The march comps were basically in line with consensus estimates, but mark a significant slowdown from last year. Globally, McDonald’s reported 4.1% same-store sales with the United States up 5.6%; Europe up 2.9% and APMEA up 5.4%. The calendar shift/trading day adjustment varied by regions, ranging from -1.0% to -1.8% in March 2009. In March, Europe’s comps were negatively impacted by approximately 2% due to the change in timing of Easter-related school and business holidays from March 2008 to April 2009. On a consolidated basis, traffic increased 1.0% in 1Q09 vs. 3.2% for 2008 and was negatively impacted by 1% due to the leap year.
Most notable and relevant to what we may hear from YUM is MCD’s commentary on China. Due to employment issues in Southern China, McDonald’s reduced unit openings for the year from 175 to 150.
McDonald’s also noted that same-store sales in China were negative for 1Q09 and got worse as the quarter ended. Importantly, McDonald’s cut prices by 30% during the quarter to help mitigate the decline in traffic trends. Needless to say this is very painful to McDonald’s margins during the quarter.
McDonald’s management team noted that the decline in menu prices in China was due to signs that Chinese consumers were trading down from Western QSR down to Chinese QSR. According to MCD, Meal prices for Chinese QSRs are close to 30-40% below what a traditional western QSR meal prices are. Western style QSR has more to compete against that Chinese QSR, but food at home too. Western QSR is a luxury for most Chinese consumers. With higher unemployment and slower income growth, the typical consumer is going to look for cheaper alternatives.
The most recently available CPI data for urban areas showing an average food cost decline of nearly 22% since last April. So McDonald’s 30% menu price cut, is only keeping pace with alternative distribution channels.
A key question now is; does a 30% price cut represent a sufficient inducement to consumers alarmed by economic contraction and job losses to spend money on pricey fast food at the same pace they did during better times?

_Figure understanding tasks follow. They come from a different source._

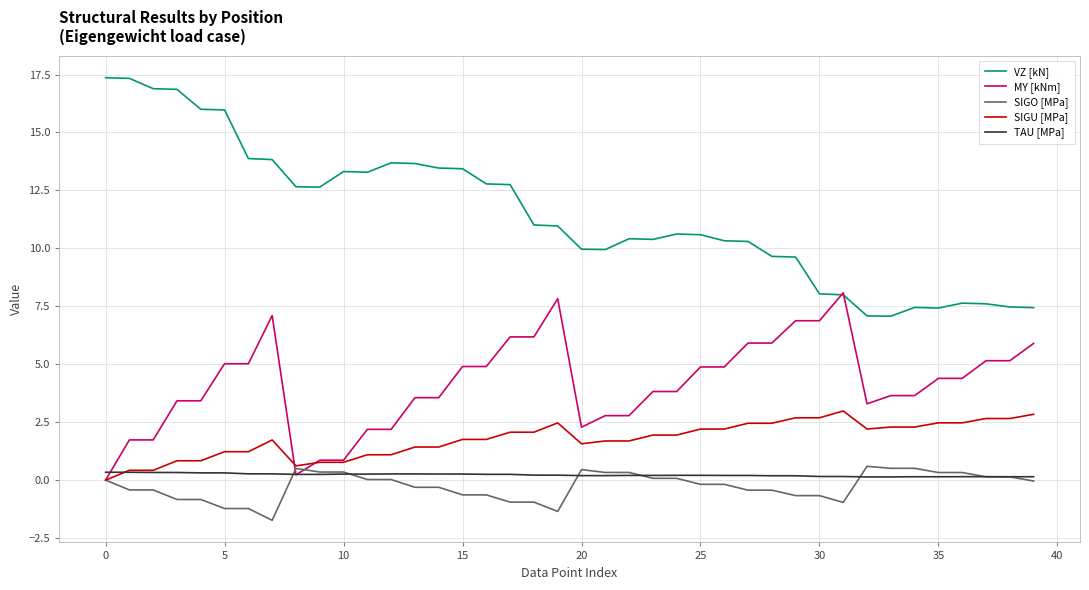

What is the greatest value displayed?

17.4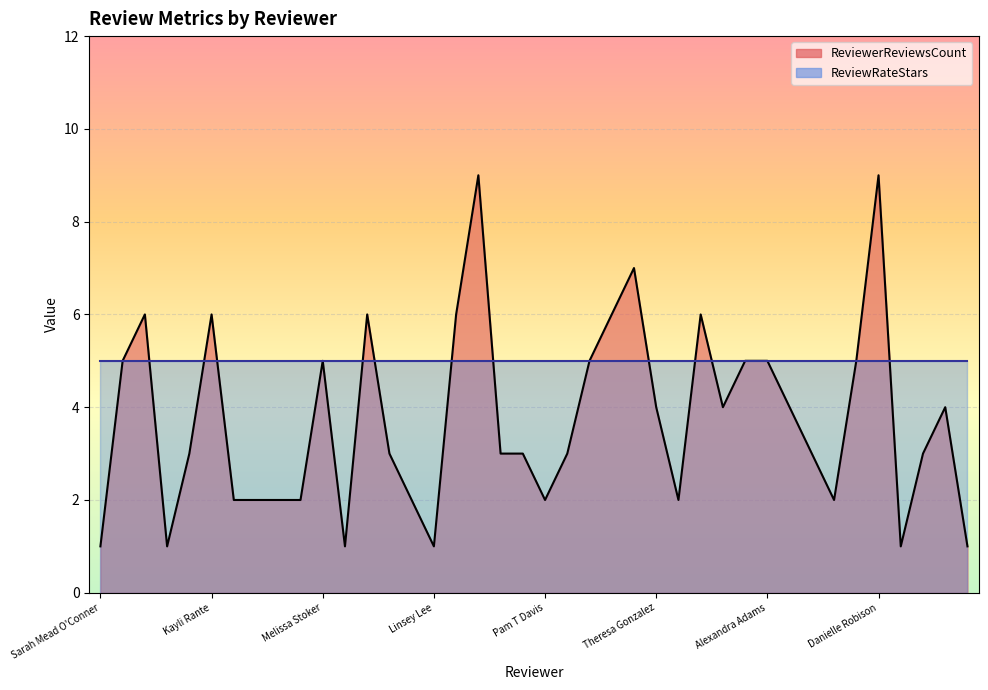

Rank the categories by value from lowest to highest.

Sarah Mead O'Conner, Sherrie B Breiner, Jessica Pullin, Linsey Lee, Dina Costa Treff, Erin Tracy, Dianne Swann, Lori Williams, Kim Ristow, Lisa Allen, Sara Shue, Pam T Davis, Jessica M Howard, Anne Carter, Michelle Webb, Stephanie Towe, joy cooper, Pam Ellis, sage8744, Kathleen Hart, MaryBeth Lewis, Theresa Gonzalez, parker moore, tammy gilland, Bob Dickson, Vicky Elder, Melissa Stoker, Nikki M, Jesika Stock, Alexandra Adams, Sayge Medlin, Addie Munro, Kayli Rante, Lindsey Harvey, Callie Adams Mobley, amanda page, Jessica Davis, Jennifer Duvall, Jenna Gable, Danielle Robison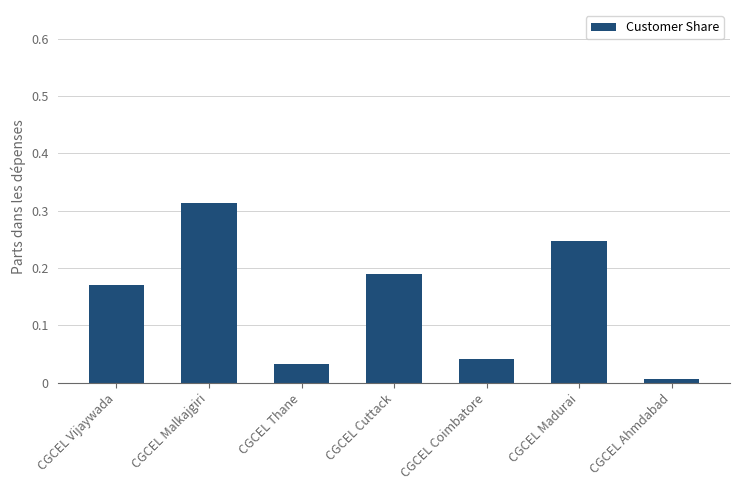

What is the change in value from CGCEL Thane to CGCEL Madurai?

+0.2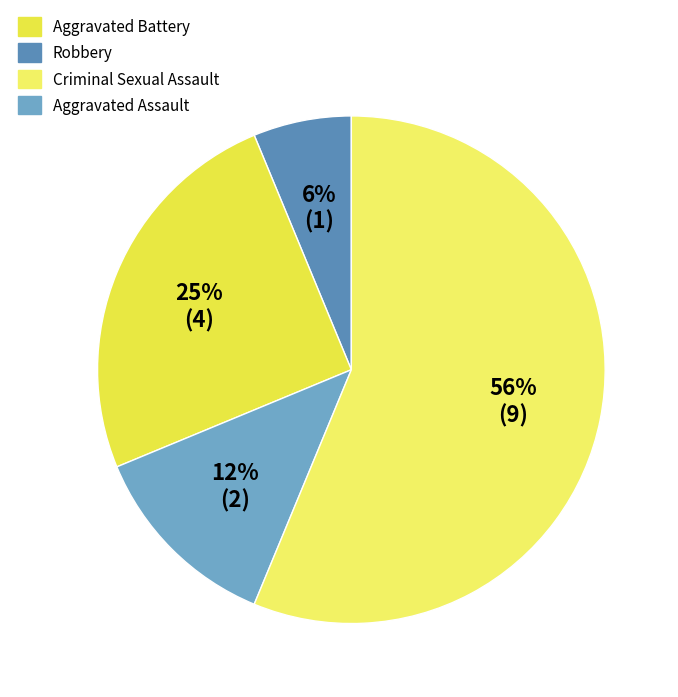

How many slices are in this pie chart?

4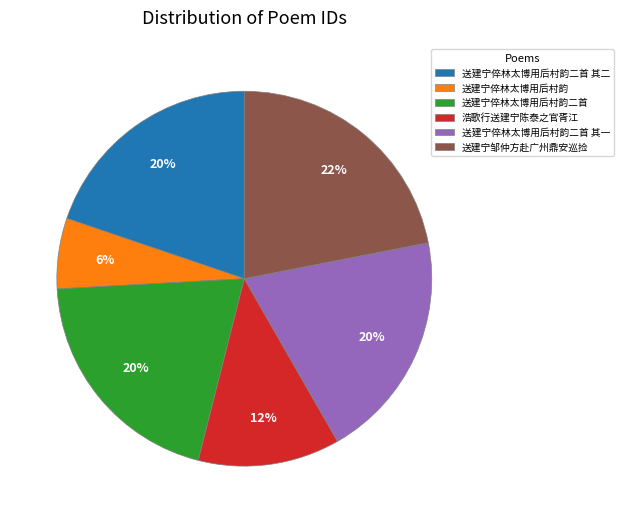

To the nearest percent, what portion does 送建宁倅林太博用后村韵二首 represent?

20%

None of these data points are positive for YUM. Importantly, YUM success is very closely aligned to how its China business performs. Looking to when YUM reports 1Q09, I expect YUM to face similar challenges as YOY commodity pressures will be more severe in 1Q09 (vs. 4Q08) and the company is lapping 12% same-store sales growth and 33% operating profit growth.
Currently, YUM is trading at 8.3x NTM EV/EBITDA and the stock is up 6% in the past week and 18% over the past month. Why?